Just Imagine How Trump Would Have Looked in Wendy's Red Wig

And Other Ad Review Musings

By Published on .

You know that Super Bowl commercial with the cavemen?

They were having trouble transporting a case of beer to a party, so they invented a wheel, carved out of a boulder.
Wendy's ad
But they didn't put it on an axle and roll it; they used it as the world's heaviest tray. "Wheel suck!" they grunted.

Ha ha. Wheel not suck. Wheel good. But caveman not understand what they had.

Same goes for Wendy's, and Saatchi & Saatchi, New York, and the red wig -- a ridiculous, Pippi Longstocking hairpiece put atop various unlikely characters to represent both Wendy's namesake and its point of difference: unfrozen beef patties cooked to order. Alas, the campaign did nothing to improve Wendy's flat same-store sales.

The franchisees said, "Red wig suck!" And headquarters eventually surrendered, and now the wig is gone, replaced with an utterly innocuous campaign from Kirschenbaum & Bond that would be instantly forgettable if it were noticeable to begin with.

Poor burger slingers. Poor Neanderthals. The red wig was the freakin' wheel. They just didn't understand how to work it.

Saatchi's spots, with the silly headgear as their centerpiece, never had to be otherwise silly themselves. But they tried to be absurd and offbeat and self-consciously goofy -- angry people in forests kicking trees and so forth -- only to seem just odd and off-putting.

But what if the wig had simply appeared in otherwise ordinary slices of fast-food life, noticed by others with squints and sidelong glances but not by the wearers themselves? It would have been fabulous on celebrities, for instance -- especially ones famous for their hair (or no hair).
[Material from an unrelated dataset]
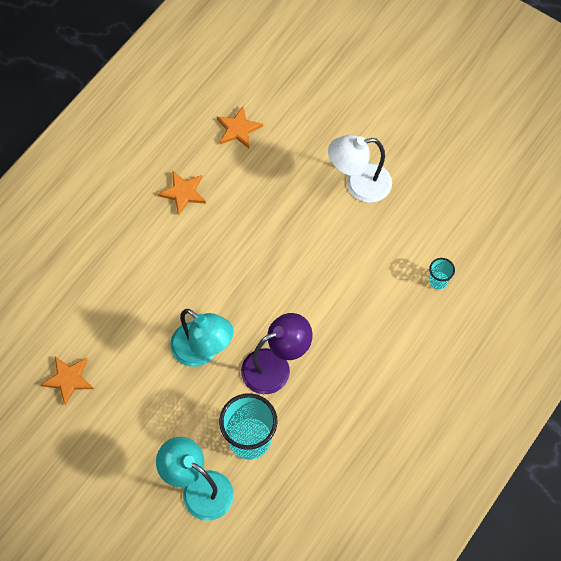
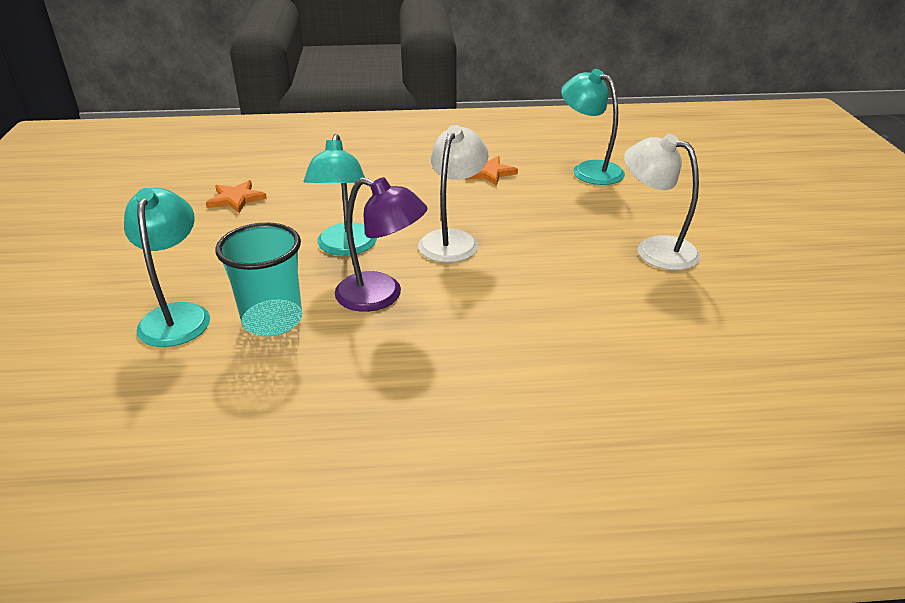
camera: 50 degrees right, 30 degrees down
orange star [217,106,263,148] -> turquoise lamp [561,69,625,185]
turquoise cup [429,258,455,290] -> none
none -> white lamp [418,125,488,263]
Donald Trump comes to mind.

In that way, it would have been not only a brand symbol but part of an continuing, escalating story line. And the commercials might have been funny, too.
On the subject of Super Bowl, we gather from the blogosphere that some people were puzzled by our review and its focus on racial stereotyping, sexism, homophobia, cheap branding of "charity" and the freaking out of small children. The complaints fell into two categories: 1) How could AdReview reduce an entire Super Bowl to a reel of lowlights? And 2) Were we hallucinating?

On the first, somehow online readers mistook an actual lowlight reel -- a seven-minute Ad Age video -- for the AdReview itself, which covered every spot good and bad. As to whether we imagined transgression where none existed, please observe, for example, that Salesgenie has pulled its campaign over charges of racism, and Bridgestone is busy explaining why having Richard Simmons, the Stepin Fetchit of effeminacy, this close to being run over on purpose isn't homophobic.

More to the point, each issue we raised corresponded to ones we have been flogging for decades. To see them all aggregated in one Super Bowl was especially horrifying, but if you care for a longer-form analysis, do please go to the library and check out "And Now a Few Words From Me." Pay special attention to chapter eight: "Hold the sleaze, please."
Don't know if you're an Obama fan. So far he has us extremely impressed/fooled. (History shows that being seduced by politicians leads to disappointment or worse.) But just a brief word on the video "Yes we can." A masterpiece. (You can find it at www.dipdive.com.)

Not just for the concept and execution, transforming the candidate's stump speech into a song, but by understanding the brand's central appeal: not his policy positions on health care and Iraq but his phenomenal ability to inspire, the idea that if he were elected, the world instantly would have a better view of America and America of ourselves. Not sure if we can. But these filmmakers sure did.